**INSTRUCTIONS FOR THE TASK:** An exact transcription is needed of the lines below from the one with "hofstein Hängeleuchte" through the one with "vendredi 2 août 2019 - 14:53", with no other lines and no pictures.

[Saved data entries]
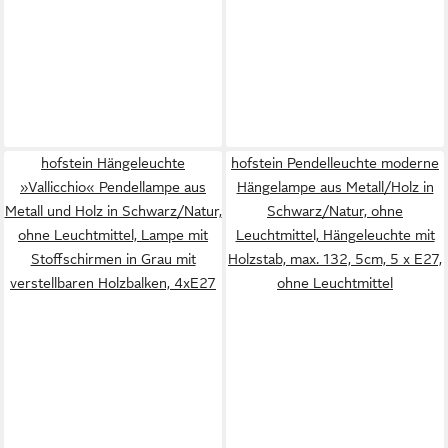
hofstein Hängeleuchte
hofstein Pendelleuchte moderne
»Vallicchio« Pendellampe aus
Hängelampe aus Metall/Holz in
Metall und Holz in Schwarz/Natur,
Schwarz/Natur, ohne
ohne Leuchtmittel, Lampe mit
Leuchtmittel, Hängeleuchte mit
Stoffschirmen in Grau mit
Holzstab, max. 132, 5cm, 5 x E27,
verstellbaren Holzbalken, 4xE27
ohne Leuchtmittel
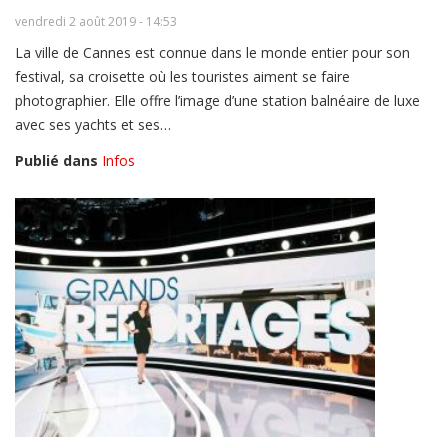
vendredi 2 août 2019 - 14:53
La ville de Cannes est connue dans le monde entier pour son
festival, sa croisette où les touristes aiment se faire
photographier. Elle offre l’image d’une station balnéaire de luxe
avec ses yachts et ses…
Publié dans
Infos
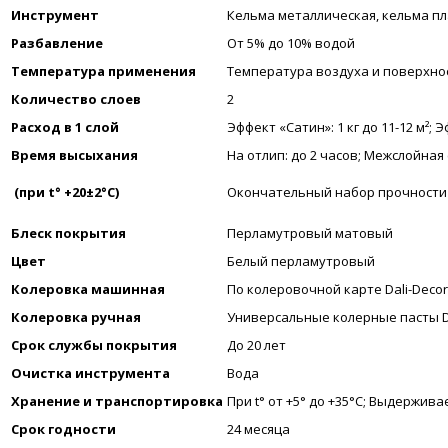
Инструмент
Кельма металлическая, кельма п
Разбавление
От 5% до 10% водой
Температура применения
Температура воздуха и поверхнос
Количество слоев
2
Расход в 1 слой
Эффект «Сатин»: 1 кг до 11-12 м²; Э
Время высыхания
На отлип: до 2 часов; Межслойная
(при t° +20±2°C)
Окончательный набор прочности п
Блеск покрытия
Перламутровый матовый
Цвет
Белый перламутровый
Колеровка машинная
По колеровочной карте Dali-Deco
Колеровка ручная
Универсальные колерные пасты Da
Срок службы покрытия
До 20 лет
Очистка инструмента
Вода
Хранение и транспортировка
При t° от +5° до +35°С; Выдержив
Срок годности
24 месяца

==

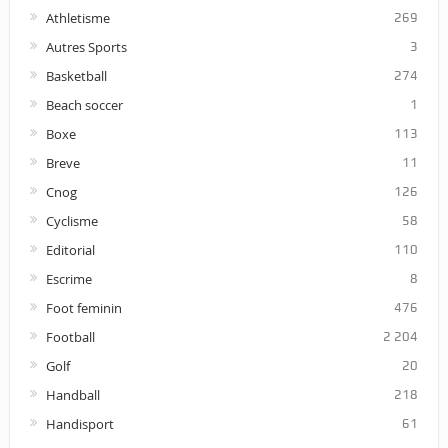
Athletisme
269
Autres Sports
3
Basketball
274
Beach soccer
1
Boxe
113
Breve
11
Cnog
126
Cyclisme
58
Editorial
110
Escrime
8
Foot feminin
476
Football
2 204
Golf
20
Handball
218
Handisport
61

**RESULT OF THE TASK:**
hofstein Hängeleuchte
hofstein Pendelleuchte moderne
»Vallicchio« Pendellampe aus
Hängelampe aus Metall/Holz in
Metall und Holz in Schwarz/Natur,
Schwarz/Natur, ohne
ohne Leuchtmittel, Lampe mit
Leuchtmittel, Hängeleuchte mit
Stoffschirmen in Grau mit
Holzstab, max. 132, 5cm, 5 x E27,
verstellbaren Holzbalken, 4xE27
ohne Leuchtmittel
vendredi 2 août 2019 - 14:53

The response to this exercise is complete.